New version of the granite-20b-multilingual foundation model: The 1.1.0 version of the granite-20b-multilingual foundation model includes improvements that were gained by applying a novel AI alignment technique to the version 1.0 model using InstructLab. AI alignment involves using fine-tuning and reinforcement learning techniques to guide the model to return outputs that are as helpful, truthful, and transparent as possible. For details, see Supported foundation models.
View the full text of a prompt in Prompt Lab: You can now review the full prompt text that is submitted to a foundation model. This capability is useful when your prompt includes prompt variables or when you work in structured mode or chat mode. For details, see Prompt Lab.
New shortcut to start working on common tasks: You can now start a common task in your project by clicking on a tile in the Start working section in the Overview tab. Use these shortcuts to start adding collaborators and data, and to experiment with and build models. Click View all to jump to a selection of tools.

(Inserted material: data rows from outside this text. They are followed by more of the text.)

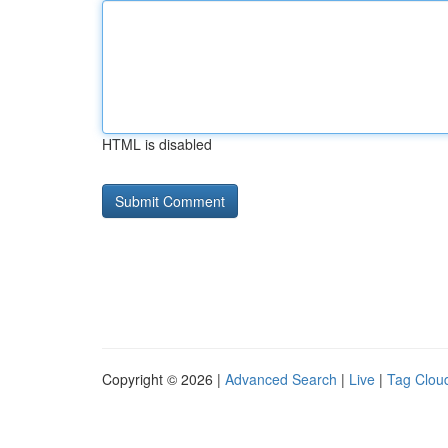
HTML is disabled
Copyright © 2026 |
Advanced Search
|
Live
|
Tag Clou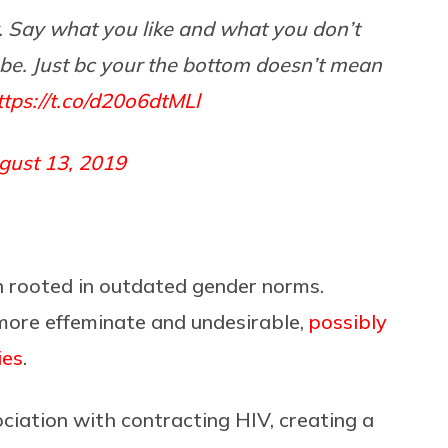
. Say what you like and what you don’t
lube. Just bc your the bottom doesn’t mean
ttps://t.co/d20o6dtMLl
gust 13, 2019
n rooted in outdated gender norms.
more effeminate and undesirable,
possibly
ies
.
ciation with contracting HIV, creating a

Issues fixed in this release

The following issue was fixed in this release:

Cannot add a model because earlier installation was not removed fully

Issue: When you try to add a model to the watsonx_ai_ifm service, a CrashLoopBackOff error is displayed.
Resolution: All Persistent Volume Claims(PVCs) associated with a previously uninstalled model are removed.

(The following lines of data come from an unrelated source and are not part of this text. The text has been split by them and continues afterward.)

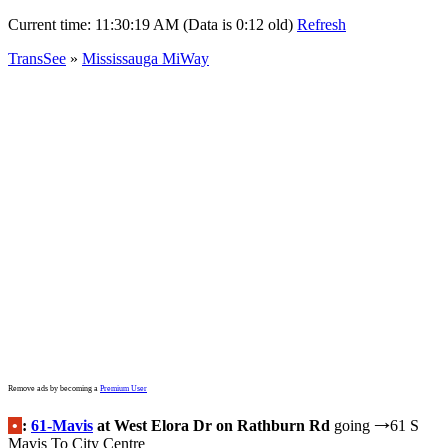
Current time:
11:30:19 AM (Data is 0:12 old)
Refresh
TransSee
»
Mississauga MiWay
Remove ads by becoming a
Premium User
•
:
61-Mavis
at West Elora Dr on Rathburn Rd
going
61 S
→
Mavis To City Centre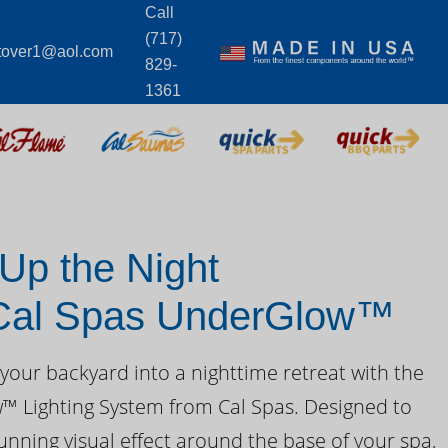
Call
(717)
tover1@aol.com
829-
1361
 Up the Night
 Cal Spas UnderGlow™
your backyard into a nighttime retreat with the
 Lighting System from Cal Spas. Designed to
unning visual effect around the base of your spa,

Security issues fixed in this release

The following security issues were fixed in this release:

CVE-2024-3154, CVE-2024-3568, CVE-2024-3727, CVE-2024-21011, CVE-2024-21068, CVE-2024-21085, CVE-2024-21094, CVE-2024-21890, CVE-2024-21891, CVE-2024-21892, CVE-2024-21896, CVE-2024-22017, CVE-2024-22019, CVE-2024-22025, CVE-2024-23206, CVE-2024-23213, CVE-2024-25629, CVE-2024-27289, CVE-2024-27304, CVE-2024-27306, CVE-2024-27982, CVE-2024-27983, CVE-2024-28757, CVE-2024-28835, CVE-2024-28863, CVE-2024-29041, CVE-2024-30251, CVE-2024-30260, CVE-2024-30261, CVE-2024-34064, CVE-2024-34069

CVE-2024-3727, CVE-2024-4603, CVE-2024-30203, CVE-2024-30204, CVE-2024-30205, CVE-2024-32002, CVE-2024-32004, CVE-2024-32020, CVE-2024-32021, CVE-2024-32465, CVE-2024-34459, CVE-2024-35195

CVE-2023-2975, CVE-2023-3138,CVE-2023-3618, CVE-2023-4752, CVE-2023-5517, CVE-2023-5679, CVE-2023-6228, CVE-2023-6516, CVE-2023-25193, CVE-2023-29491, CVE-2023-32359, CVE-2023-37328, CVE-2023-38469, CVE-2023-38470, CVE-2023-38471, CVE-2023-38472, CVE-2023-38473, CVE-2023-39928, CVE-2023-40414, CVE-2023-40745, CVE-2023-41175, CVE-2023-41983, CVE-2023-42282, CVE-2023-42852, CVE-2023-42883, CVE-2023-42890, CVE-2023-43785, CVE-2023-43786, CVE-2023-43787, CVE-2023-45288, CVE-2023-46809, CVE-2023-47038

CVE-2022-0413, CVE-2022-1674, CVE-2022-33065, CVE-2022-40090, CVE-2022-48554

CVE-2021-3903, CVE-2021-23337, CVE-2021-27290, CVE-2021-29390

CVE-2020-36024

CVE-2017-1000383

CVE-2014-1745

Deprecated features

The following features were deprecated in this release:

Deprecated foundation models

The following models are now deprecated and will be withdrawn in a future release:

mixtral-8x7b-instruct-v01-q

To avoid disruption when the withdrawal is completed, use a suitable alternative model as a replacement. For details, see Foundation model lifecycle.